The most modern monuments are laser engraved, the images remarkably life-like.

Jews no longer live in Fergana. There may be 30 or so left in the entire valley. When the Soviet system broke down, most of them moved to Israel or the United States.

A cow made its presence known as we wandered through the site. She was tethered so not a threat.

Next we visited a Madrassah, now used as a center for artisans, including block printers.

This man is steam ironing velvet to smooth out the pile.

Then we visited the Gold Silk Factory, three floors with a shop on the main floor, upstairs fabric weaving and downstairs carpet weaving.

I saw many weaving processes I had not seen before, including this man manually preparing a warp from several cones of thread.

This man is wrapping the warp to act as a resist for the first dye dip. He uses cellophane tape to bind the fibers.

This young man is marking a design on the warp to indicate which threads should be bound. He marks the edge of his ruler with some kind of color. The ruler bends allowing him to designate precise curves in the design.

Here the design has been completely laid out to indicate where the various threads are to be tied for the multi-colored dyeing process.

After the threads have been dyed, employees create the warp by selecting threads and tying them together, after which they can be placed in a pile.

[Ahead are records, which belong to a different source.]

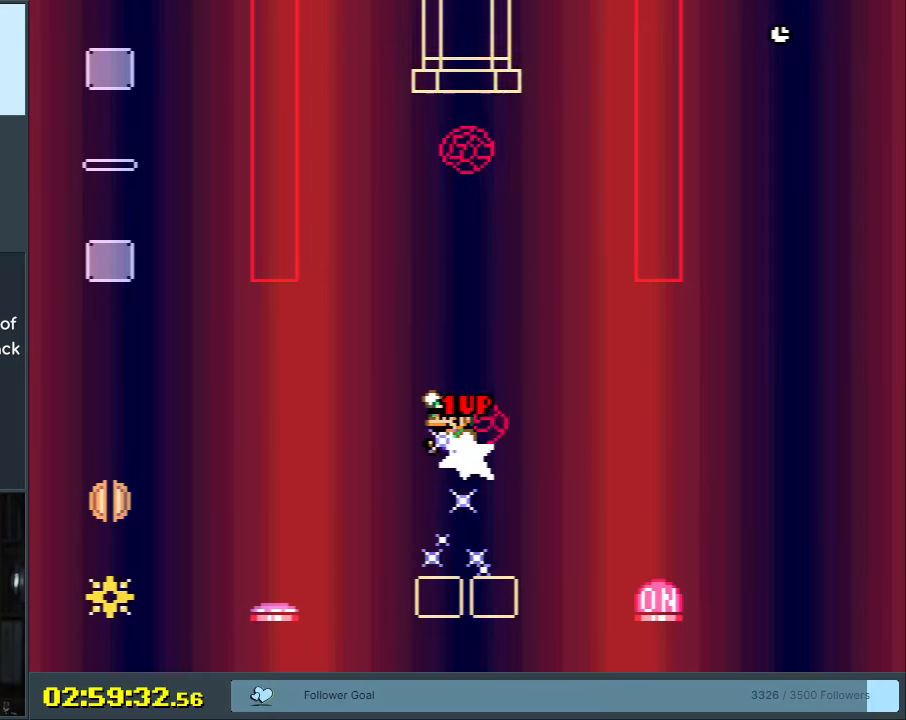
{"buttons": ["Y"], "events": [[367, "B", "up"]]}
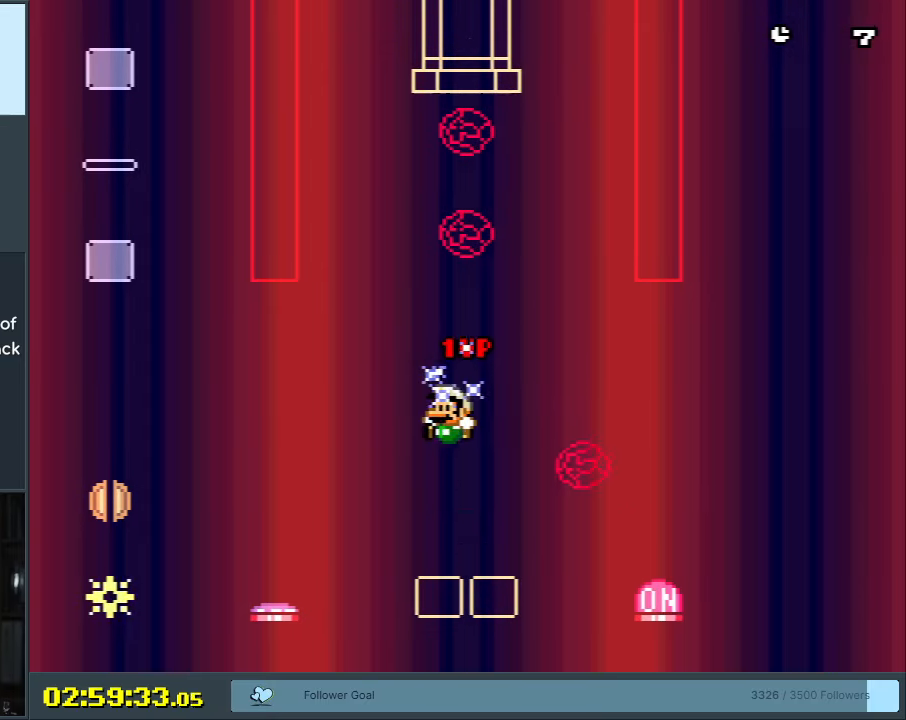
{"buttons": ["Y", "DPAD_RIGHT"], "events": [[467, "DPAD_RIGHT", "down"]]}
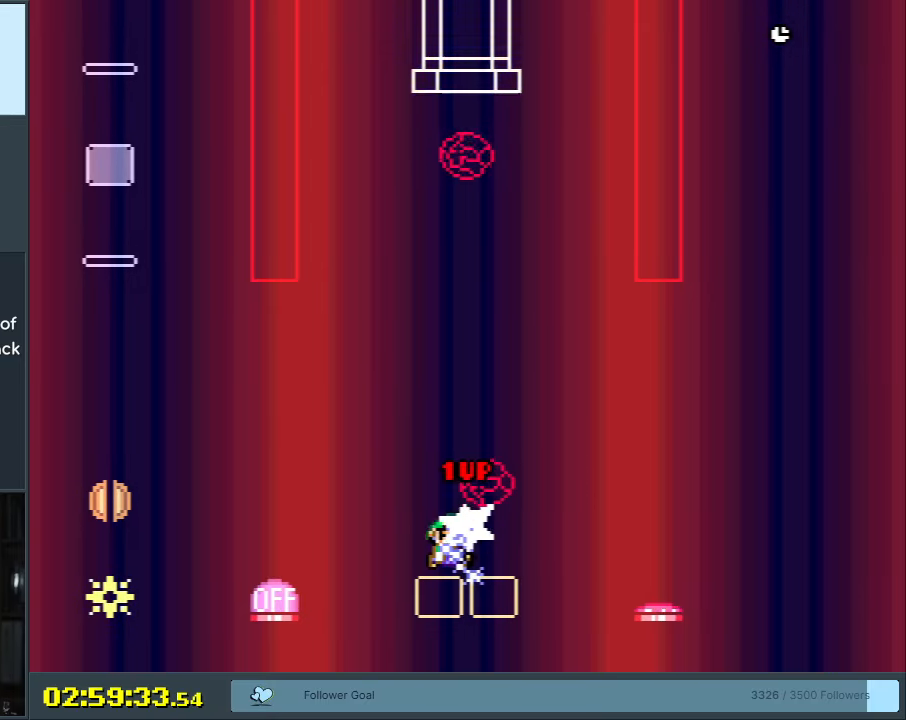
{"buttons": ["B", "Y"], "events": [[83, "DPAD_RIGHT", "up"], [450, "B", "down"]]}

The weaving floor is enormous. The director told us he employs 900 weavers in 13 factories. Prior to the pandemic he had 5000 employees, but Covid and changes in trade, particularly Turkish economic problems, made a big dent in the business.

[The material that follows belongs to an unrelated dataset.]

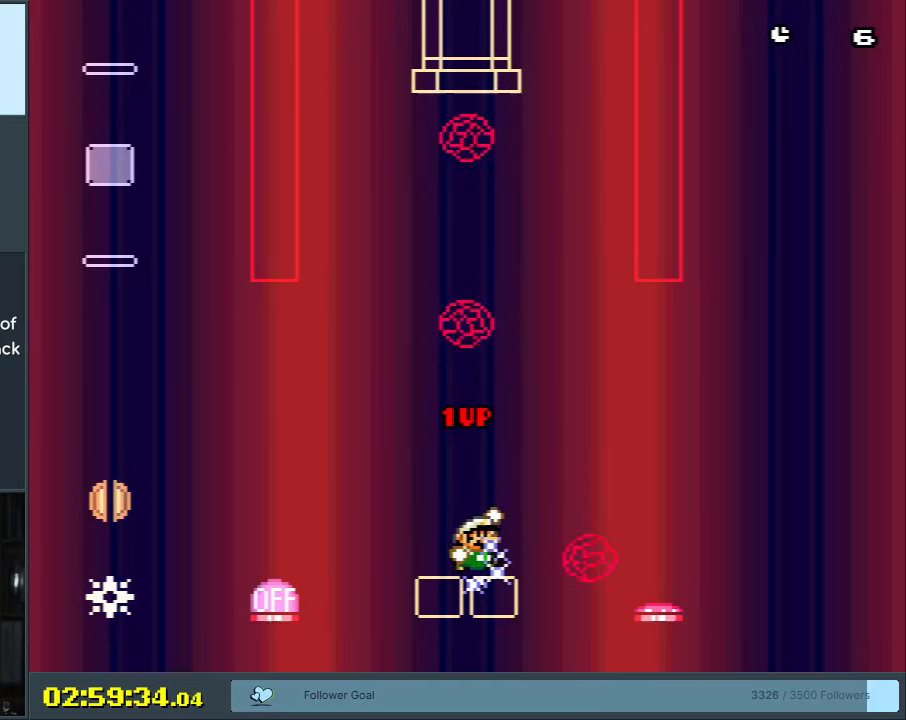
{"buttons": ["B", "Y"], "events": []}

The women get free childcare and education for their children. A free kindergarten is located right next to the factory. Healthcare is also free, along with lunches and snacks.

The women are fast, production weavers, as they are paid by the meter, depending on the type of fiber.

Work in progress.

I went downstairs and saw this woman working on a modern design which must be a commission piece.

These carpet weavers are paid by the square centimeter depending on the fiber and number of knots per centimeter.

Fine silk threads in natural colors make for a gorgeous carpet.

The metal strips on this weft allow the weaver to create a velvet pile.

Back at the hotel, one of our group had a hard time stuffing her purchases into an army duffel bag which she will carry over her shoulder.

More of the group are leaving. Soon we will be down to about half the original size as we go on to Kyrgyzstan.